--- PROBLEM REQUIREMENTS ---
Leave every image behind and restate the data word for word.

[Opening INPUT RECORDS section]

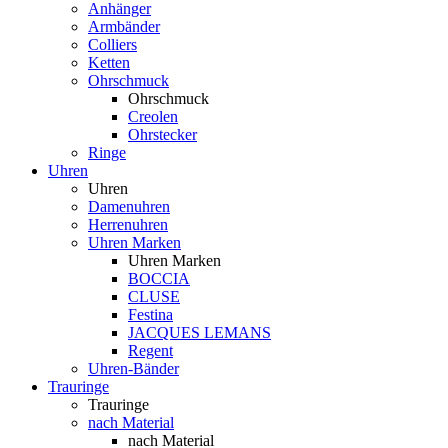
Anhänger
Armbänder
Colliers
Ketten
Ohrschmuck
Ohrschmuck
Creolen
Ohrstecker
Ringe
Uhren
Uhren
Damenuhren
Herrenuhren
Uhren Marken
Uhren Marken
BOCCIA
CLUSE
Festina
JACQUES LEMANS
Regent
Uhren-Bänder
Trauringe
Trauringe
nach Material
nach Material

[Closing INPUT RECORDS section]

--- FINAL ANSWER ---
Anhänger
Armbänder
Colliers
Ketten
Ohrschmuck
Ohrschmuck
Creolen
Ohrstecker
Ringe
Uhren
Uhren
Damenuhren
Herrenuhren
Uhren Marken
Uhren Marken
BOCCIA
CLUSE
Festina
JACQUES LEMANS
Regent
Uhren-Bänder
Trauringe
Trauringe
nach Material
nach Material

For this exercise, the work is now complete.